I have the chance to buy some popular for 60 cents /bft. This seems like a good price. I know the guy charges 30 cent/bft to mill it if I take the logs to him. He called and said he had the log and would sell to at 60 cents/bft. Is this a good price? Also, I heard some of you sawer say some wood is easier to dry than others. What can I expect with popular?
Thanks,
Tom


----------



## dirtclod (May 7, 2008)

It seems like a good price. 

Poplar is easy to dry and seems to dry pretty quick. The one drying defect that's consistent is the top boards will twist and bow something fierce if you don't have any weight on them. It doesn't take much weight to keep them tame. Simply follow good air drying practices by having a solid flat and elevated foundation, using enough stickers and keeping them aligned, etc... It will shrink some so get it cut accordingly.

It's easy to find good clear poplar logs around here.
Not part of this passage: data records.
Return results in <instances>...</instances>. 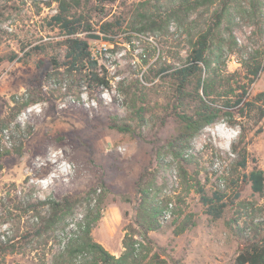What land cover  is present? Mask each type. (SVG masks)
I'll use <instances>...</instances> for the list:
<instances>
[{
  "label": "rangeland",
  "instance_id": "1",
  "mask_svg": "<svg viewBox=\"0 0 264 264\" xmlns=\"http://www.w3.org/2000/svg\"><path fill=\"white\" fill-rule=\"evenodd\" d=\"M59 2L0 0V264L90 260L68 252L86 219H97L91 235L116 257L130 234L140 264H236L240 230L264 221V193L243 178L264 170V0L260 17L232 9L217 30L211 56L220 57L203 77L220 113L189 143L175 141L178 111L196 103L177 107L171 72L187 63L222 2L179 9L181 0H80L71 16L101 36L80 34L107 72L106 89L53 66L66 60L67 35L53 21ZM244 90V102L231 106ZM222 122L238 132L229 150ZM199 187L224 194L219 219ZM66 197L71 210L47 224L46 202Z\"/></svg>",
  "mask_w": 264,
  "mask_h": 264
},
{
  "label": "trees",
  "instance_id": "2",
  "mask_svg": "<svg viewBox=\"0 0 264 264\" xmlns=\"http://www.w3.org/2000/svg\"><path fill=\"white\" fill-rule=\"evenodd\" d=\"M192 1L197 6L199 4L221 1L222 6L215 12L212 24L204 32L200 33L197 40L193 43L187 63L171 72V76L175 78L180 93L177 107H182L186 99H189V102L196 103L195 109L192 111L188 108H180L181 110L178 111L180 127L175 141L184 143H189L204 127L214 123L219 117L220 110L215 106L213 84H211L210 80L203 77V72L208 69H214L213 63H217L220 57V54L211 56L214 36L217 30L225 16L231 13L232 9H238L253 18L260 17L263 0H242V3L239 0H181L179 9L190 5ZM78 6H80V0H73L72 2L60 0L59 2V11L53 16V21L67 35L64 40L66 60L60 63L56 58H53L52 64L57 69L61 68L62 65L66 66V73L69 79L73 81L77 77L78 81H82L89 88L106 89L110 85L107 72L105 69H103V72L99 71V62L92 54L88 39L80 36V34L88 32V37L90 38H100L101 36L82 15L71 16V8ZM174 13L175 11L172 12V14ZM36 48H41V46H36ZM262 67L261 61L256 62L250 73L256 76L262 70ZM189 88H192L191 91ZM246 93L247 91L244 90L243 94L232 105H228L238 106L242 104ZM115 127L124 129L116 124ZM239 165L243 168L246 167V157H243ZM243 178L251 184L254 192L264 193L263 169H253L249 173H245ZM198 191L207 206V212L213 218L219 219L226 207V202L223 201L224 194L216 192L210 197L207 196L203 187H199ZM146 196L147 193L144 196L145 200ZM71 199L66 197L63 201L48 200L46 202L51 209V213L46 219L47 224L59 222L63 217L62 215L67 214L71 210L73 206ZM154 213L156 215L157 210ZM96 220L89 221L86 219L84 228L80 225L82 233L72 238L68 244V252L71 255L81 253L90 255V260L85 258L78 261V264H140L135 246L137 241L132 235H125L123 239L124 252L119 257L111 254L101 243L96 242L91 235V230ZM157 228L156 224H152L148 226L147 230ZM239 238V253L236 258V264H264V221L252 232L246 233V229H241ZM1 248L3 251H7L9 248L13 249L14 244L8 245L1 242Z\"/></svg>",
  "mask_w": 264,
  "mask_h": 264
},
{
  "label": "clouds",
  "instance_id": "3",
  "mask_svg": "<svg viewBox=\"0 0 264 264\" xmlns=\"http://www.w3.org/2000/svg\"><path fill=\"white\" fill-rule=\"evenodd\" d=\"M219 130L221 135L225 137V143L222 145V147L225 150H229L231 142L238 135V132L228 128L227 125L223 122L221 123V125H219Z\"/></svg>",
  "mask_w": 264,
  "mask_h": 264
}]
</instances>
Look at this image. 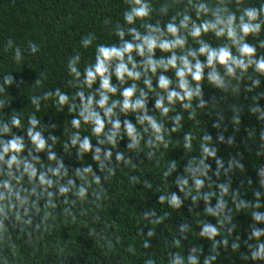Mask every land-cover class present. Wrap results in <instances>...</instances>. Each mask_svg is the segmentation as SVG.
<instances>
[{
  "label": "trees",
  "instance_id": "obj_1",
  "mask_svg": "<svg viewBox=\"0 0 264 264\" xmlns=\"http://www.w3.org/2000/svg\"><path fill=\"white\" fill-rule=\"evenodd\" d=\"M0 264H264V0H0Z\"/></svg>",
  "mask_w": 264,
  "mask_h": 264
},
{
  "label": "clouds",
  "instance_id": "obj_2",
  "mask_svg": "<svg viewBox=\"0 0 264 264\" xmlns=\"http://www.w3.org/2000/svg\"><path fill=\"white\" fill-rule=\"evenodd\" d=\"M140 11H141V14H142V13H143V10L141 9ZM129 19H130V17H129ZM246 50L251 51L252 49H246ZM73 71H75V69H73ZM61 99H64V98L61 97ZM162 199H163V197H161V200H162ZM173 199H175V197H174Z\"/></svg>",
  "mask_w": 264,
  "mask_h": 264
}]
</instances>
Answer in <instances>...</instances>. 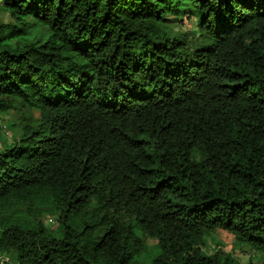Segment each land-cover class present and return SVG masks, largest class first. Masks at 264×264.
Here are the masks:
<instances>
[{
  "label": "trees",
  "instance_id": "1",
  "mask_svg": "<svg viewBox=\"0 0 264 264\" xmlns=\"http://www.w3.org/2000/svg\"><path fill=\"white\" fill-rule=\"evenodd\" d=\"M11 114L0 264H264V0H0Z\"/></svg>",
  "mask_w": 264,
  "mask_h": 264
},
{
  "label": "rangeland",
  "instance_id": "2",
  "mask_svg": "<svg viewBox=\"0 0 264 264\" xmlns=\"http://www.w3.org/2000/svg\"><path fill=\"white\" fill-rule=\"evenodd\" d=\"M2 20L4 22L9 21L8 17L2 15ZM195 21L189 22L186 20L183 24L179 23L176 27V31L180 32L182 34H185L189 37H191V33L195 31ZM21 119L20 116L11 114L9 117H0V149L3 148L4 140L9 139L11 140L14 136V132L12 131L11 127L9 126L8 122L13 121L17 124ZM11 123V122H10ZM7 135V137L5 136ZM5 136L2 138V136ZM55 218V217H53ZM56 219V218H55ZM45 225L54 228L55 222L53 219H51V216L44 218ZM207 246L205 247V250L208 252H213L216 249V243L219 244L220 248H222L227 253H232L235 257H237L239 260L242 261L243 264H248L250 260L253 258L258 260V256L256 253L251 251L247 248H239L236 246V237L231 234L230 232L224 231V230H217L216 232L211 234V238H208L206 241ZM7 258L3 257L0 259V261H6Z\"/></svg>",
  "mask_w": 264,
  "mask_h": 264
},
{
  "label": "clouds",
  "instance_id": "3",
  "mask_svg": "<svg viewBox=\"0 0 264 264\" xmlns=\"http://www.w3.org/2000/svg\"><path fill=\"white\" fill-rule=\"evenodd\" d=\"M51 219H53V218H51ZM53 221L56 223V221L53 219ZM7 261V260H6ZM6 261H2V262H6Z\"/></svg>",
  "mask_w": 264,
  "mask_h": 264
}]
</instances>
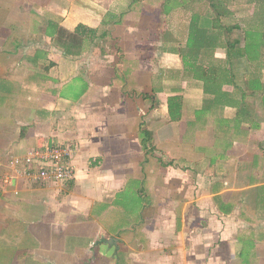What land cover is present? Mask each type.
I'll list each match as a JSON object with an SVG mask.
<instances>
[{"label":"crops","instance_id":"1","mask_svg":"<svg viewBox=\"0 0 264 264\" xmlns=\"http://www.w3.org/2000/svg\"><path fill=\"white\" fill-rule=\"evenodd\" d=\"M0 264H264V0H0Z\"/></svg>","mask_w":264,"mask_h":264},{"label":"built area","instance_id":"2","mask_svg":"<svg viewBox=\"0 0 264 264\" xmlns=\"http://www.w3.org/2000/svg\"><path fill=\"white\" fill-rule=\"evenodd\" d=\"M76 149L69 144L46 145L27 151L23 158H13L11 165L19 172L33 176L37 180L64 182L74 178V168L70 161ZM39 163L37 170L35 164Z\"/></svg>","mask_w":264,"mask_h":264},{"label":"trees","instance_id":"3","mask_svg":"<svg viewBox=\"0 0 264 264\" xmlns=\"http://www.w3.org/2000/svg\"><path fill=\"white\" fill-rule=\"evenodd\" d=\"M198 37H199V36H198ZM198 37H197V35H196V34H194L193 41H191V40H190V42H189V43H190V45H191V44H198V43H199V42H198L199 40H197V39H198Z\"/></svg>","mask_w":264,"mask_h":264}]
</instances>
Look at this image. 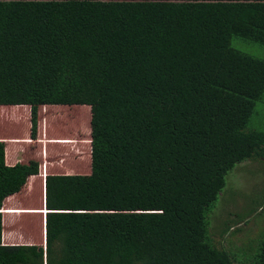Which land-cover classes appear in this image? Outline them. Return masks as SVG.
Instances as JSON below:
<instances>
[{
    "label": "trees",
    "instance_id": "1",
    "mask_svg": "<svg viewBox=\"0 0 264 264\" xmlns=\"http://www.w3.org/2000/svg\"><path fill=\"white\" fill-rule=\"evenodd\" d=\"M233 38L264 47V0H0V105L29 106L31 139L39 106L91 111L89 173L0 209L45 214L43 249L0 244V264H264V239L240 259L207 230L226 173L264 161V58ZM37 171L0 141V207Z\"/></svg>",
    "mask_w": 264,
    "mask_h": 264
},
{
    "label": "rangeland",
    "instance_id": "2",
    "mask_svg": "<svg viewBox=\"0 0 264 264\" xmlns=\"http://www.w3.org/2000/svg\"><path fill=\"white\" fill-rule=\"evenodd\" d=\"M231 46L243 52L264 58V47L241 41L231 40ZM253 48V50H250ZM74 112L82 113L85 118L77 119ZM15 114V115H14ZM91 111L87 104H58L39 106L35 138H29V106H0V138L13 141L22 161L35 160L41 172L55 174L89 173V130ZM248 128L264 131V96L256 102L249 119ZM67 138L69 141H58ZM75 170L65 166L76 165ZM56 167H59L56 169ZM62 168H65L61 170ZM25 188L15 198V208L30 207L40 204L38 187L33 188L28 204L24 201ZM5 207H8L6 204ZM10 208V207H9ZM25 236L38 240L40 236L39 216L21 215L16 218ZM239 220L222 237L230 222ZM211 239L222 247L230 244L239 247L236 251L240 259L255 251L264 239V161L259 158L237 163L226 173L225 186L218 195L217 202L207 216ZM218 232V234H217ZM232 232V233H230ZM43 249L44 242H39ZM252 251V252H251ZM234 254V252L232 253ZM244 257V258H243Z\"/></svg>",
    "mask_w": 264,
    "mask_h": 264
},
{
    "label": "crops",
    "instance_id": "3",
    "mask_svg": "<svg viewBox=\"0 0 264 264\" xmlns=\"http://www.w3.org/2000/svg\"><path fill=\"white\" fill-rule=\"evenodd\" d=\"M44 106H55V105H44ZM0 141L4 143V162L6 165H13L16 162H20V163L27 162V161H22L23 158L20 157V153L15 150L17 148V144L14 143L13 140L8 141L7 139H4L2 137L0 138ZM78 164L79 163H77L76 165H70V166L66 165L65 168L75 170ZM57 168L59 167H56V169ZM65 168H62L61 170ZM41 171H42L41 167L40 168L38 167L37 174L28 176L25 184L19 190L21 191L22 189L25 188L26 195H25L24 201L28 204L29 197H30L29 195L32 193V190L36 185L39 191L38 200L40 204L36 206H31V204H29L30 207H21V208H42V207L45 208L44 202H42V199L44 198V177L46 174H53V173H48L46 171V167H45V171L43 172ZM17 193H14V194H11L5 197L2 200L0 209L6 208L5 207L6 204L8 205V208L9 207L15 208L14 204L17 202L15 201V199H12V198H15ZM0 214H1L0 244L2 245H41L40 243H37V241L38 240L39 242L44 241V228H43V240H42V227H44V215L45 214L42 215L41 213H10V214L4 215L3 213H1V211H0ZM27 214H33V215L39 216L40 236L38 240L34 239L32 236H25L17 223V220H16L17 217L21 215H27ZM7 219H8V226L4 227V222ZM42 219H43V223H42ZM4 234H6L5 239L3 238Z\"/></svg>",
    "mask_w": 264,
    "mask_h": 264
}]
</instances>
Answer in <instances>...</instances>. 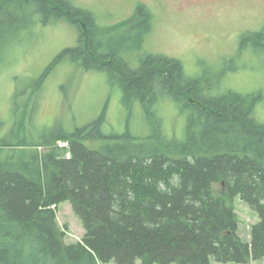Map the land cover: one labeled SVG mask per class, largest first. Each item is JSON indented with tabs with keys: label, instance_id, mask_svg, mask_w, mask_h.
Here are the masks:
<instances>
[{
	"label": "trees",
	"instance_id": "1",
	"mask_svg": "<svg viewBox=\"0 0 264 264\" xmlns=\"http://www.w3.org/2000/svg\"><path fill=\"white\" fill-rule=\"evenodd\" d=\"M139 9L148 11L142 3ZM32 18L45 25L69 20L80 37L30 81L21 118L11 125L13 116L0 113V264L263 259L264 121L256 115L263 93L221 87L220 74L208 84L162 53L138 55V66H131L126 56L153 30V14L145 12L129 38L117 37L118 51L113 44L104 50L97 17L72 0H0V69L10 60L9 34L33 27ZM251 40L264 50L263 30L243 34L242 44ZM67 60L106 72L130 110L138 105L150 114L163 102L176 104L186 117L183 133L168 135L164 120L141 137L107 134L103 115L65 132L37 122L33 107L43 80ZM236 196L259 215L249 241L240 234ZM66 201L86 230L76 243L66 242L57 221V206Z\"/></svg>",
	"mask_w": 264,
	"mask_h": 264
},
{
	"label": "rangeland",
	"instance_id": "2",
	"mask_svg": "<svg viewBox=\"0 0 264 264\" xmlns=\"http://www.w3.org/2000/svg\"><path fill=\"white\" fill-rule=\"evenodd\" d=\"M72 1L97 17L96 33L104 50L113 44L118 51L117 37L129 38L131 29L142 21L144 13L153 14L154 27L138 48L140 54L133 51L126 56L131 66H138L140 55L162 53L180 59L187 74L205 77L208 84L217 81L220 74L221 87L256 95L262 92L264 96V50L257 47L254 40L242 44L243 34L264 31V0ZM140 3L148 11L139 9ZM36 21L39 19L32 18L33 27L9 34L10 60L0 69V113L8 119L13 116L11 125L22 117V107H27L26 103L31 100L32 90L27 89L30 81L41 75L64 49L77 46L80 37L78 25L69 20L58 19L46 25ZM107 78L106 72L86 70L71 60L57 65L43 80L38 108L33 107L37 109V122L55 127L57 131H67L103 115L107 120L103 130L107 134L123 135L129 131L141 137L151 133L152 127H158L159 123L163 127L164 120L168 135L183 133L186 117L179 113L176 104L163 102L152 108L150 114L138 105L130 110L121 104L120 88ZM262 97L256 115L264 121ZM34 101L30 104H36ZM67 143L58 140L62 146ZM40 150L46 148L40 147ZM218 188L220 184L214 189L218 191ZM233 201L241 218L240 234L249 241L251 224L259 221V215L240 196ZM71 206L69 201L57 206V221L66 232V242L76 243L82 241L86 230ZM248 264H264V257Z\"/></svg>",
	"mask_w": 264,
	"mask_h": 264
},
{
	"label": "bare ground",
	"instance_id": "3",
	"mask_svg": "<svg viewBox=\"0 0 264 264\" xmlns=\"http://www.w3.org/2000/svg\"><path fill=\"white\" fill-rule=\"evenodd\" d=\"M249 172V171H248Z\"/></svg>",
	"mask_w": 264,
	"mask_h": 264
}]
</instances>
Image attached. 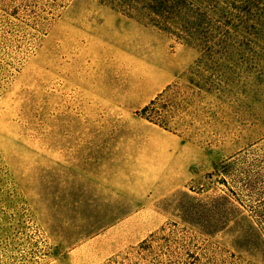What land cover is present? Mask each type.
I'll return each instance as SVG.
<instances>
[{
    "label": "rangeland",
    "instance_id": "1",
    "mask_svg": "<svg viewBox=\"0 0 264 264\" xmlns=\"http://www.w3.org/2000/svg\"><path fill=\"white\" fill-rule=\"evenodd\" d=\"M224 1L257 26L201 50L97 0L39 2L40 18L0 0V264H113L172 224L211 264H264L248 223L203 211L264 203V0ZM160 95L170 131L142 115Z\"/></svg>",
    "mask_w": 264,
    "mask_h": 264
},
{
    "label": "trees",
    "instance_id": "2",
    "mask_svg": "<svg viewBox=\"0 0 264 264\" xmlns=\"http://www.w3.org/2000/svg\"><path fill=\"white\" fill-rule=\"evenodd\" d=\"M33 1H36L38 7L33 11L34 15L32 17L40 18L39 2L47 3L49 0ZM97 1L110 5L117 12L130 19L151 25L165 33H171L186 46L200 48L201 50H204L207 46L202 42L207 39L209 33H248L246 31L247 28L257 26V23H251L249 20L239 16L234 17L233 13L237 12L241 6H233L224 0ZM249 23L253 24V26L249 27ZM162 96L160 95L145 106L142 109V115L147 121L170 131L167 125L152 117L154 111L155 116L159 117L155 106ZM244 161L240 168V174L246 180H254L259 176L257 161L254 159L251 162L248 160ZM230 170L231 172L227 170L223 173L222 182L225 185L228 183L227 179L233 181L235 178L234 171L236 169ZM247 190L249 189L246 187L242 191L245 192ZM250 193L252 194V192ZM247 197H249L247 201L246 199H238V197L235 199L241 208L237 207L227 196L210 198L206 202V207L212 210L210 212L213 214L212 219H222V221L235 219L237 222L248 223L249 227L246 230L240 228L241 235L239 237L247 239L246 244L249 247H247L246 251H250L251 254H259L264 260V251L256 246V243L264 244V227H260V224L257 225L258 220H261L264 225V203H255L256 201H253L251 195H247ZM195 230L200 235L215 236L224 231V227H200ZM195 240L196 236L193 235V229L180 228L175 224L161 227L141 240L121 260L113 258V264H211V261L205 259L197 252Z\"/></svg>",
    "mask_w": 264,
    "mask_h": 264
},
{
    "label": "snow or ice",
    "instance_id": "3",
    "mask_svg": "<svg viewBox=\"0 0 264 264\" xmlns=\"http://www.w3.org/2000/svg\"><path fill=\"white\" fill-rule=\"evenodd\" d=\"M203 211H205V212H207V213H210L212 210H211V209H208V208H206V209H204Z\"/></svg>",
    "mask_w": 264,
    "mask_h": 264
}]
</instances>
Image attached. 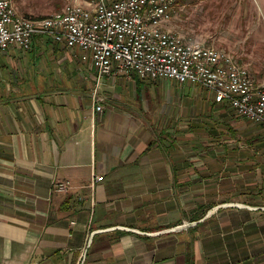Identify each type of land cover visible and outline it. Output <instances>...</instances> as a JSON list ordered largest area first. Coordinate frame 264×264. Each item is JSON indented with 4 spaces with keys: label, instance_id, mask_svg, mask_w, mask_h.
I'll return each mask as SVG.
<instances>
[{
    "label": "crops",
    "instance_id": "obj_1",
    "mask_svg": "<svg viewBox=\"0 0 264 264\" xmlns=\"http://www.w3.org/2000/svg\"><path fill=\"white\" fill-rule=\"evenodd\" d=\"M80 54L0 50V264H264L260 125Z\"/></svg>",
    "mask_w": 264,
    "mask_h": 264
},
{
    "label": "built area",
    "instance_id": "obj_2",
    "mask_svg": "<svg viewBox=\"0 0 264 264\" xmlns=\"http://www.w3.org/2000/svg\"><path fill=\"white\" fill-rule=\"evenodd\" d=\"M178 0H88L66 5L64 14L37 23L16 20L9 0H0V50L12 46L25 51L36 36L78 48L83 62L99 77L135 74L140 79H171L198 85L227 103L235 113L260 125L264 139V85H257L247 68L222 50L195 43L185 47L183 36L170 30ZM100 111L101 107H97ZM103 177H94L101 182ZM68 181L55 190L65 192Z\"/></svg>",
    "mask_w": 264,
    "mask_h": 264
},
{
    "label": "rangeland",
    "instance_id": "obj_3",
    "mask_svg": "<svg viewBox=\"0 0 264 264\" xmlns=\"http://www.w3.org/2000/svg\"><path fill=\"white\" fill-rule=\"evenodd\" d=\"M86 0H13L18 15L39 19L61 11L66 5ZM253 1V2H252ZM244 12L249 14L244 15ZM163 26L186 40L228 52L264 85V0H178L173 20ZM190 94L211 93L198 86Z\"/></svg>",
    "mask_w": 264,
    "mask_h": 264
},
{
    "label": "bare ground",
    "instance_id": "obj_4",
    "mask_svg": "<svg viewBox=\"0 0 264 264\" xmlns=\"http://www.w3.org/2000/svg\"><path fill=\"white\" fill-rule=\"evenodd\" d=\"M85 6H88V0H86L83 3H77V7H85ZM9 10H16L14 8L13 0H9ZM56 14H64V8L61 11L59 10V12H56ZM52 16H55V13H53L47 17H44V18H48V17H52ZM16 20L26 21L29 23H37L38 21L41 20V18H39V19L26 18V17L20 16V15H18V13H16ZM183 45H185V47H195V43L186 40L184 37H183Z\"/></svg>",
    "mask_w": 264,
    "mask_h": 264
}]
</instances>
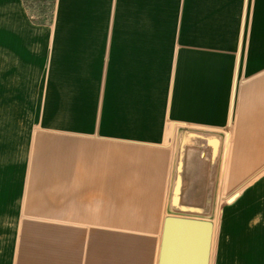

Watch that the log he uses is clear or has small knots as poplar moveds a lot around big knots during drying.


----------



## TomC (Oct 27, 2008)

Thanks dirtclod. I told the guy I would take the wood. I have not seen the logs but don't think I can go wrong at this price. I may try drying the wood in a unsued heated room in my basement.
Tom


----------



## Timberjay (Nov 5, 2009)

Make sure you have plenty of air moving through. Fans and dehmidifer in the same room.


----------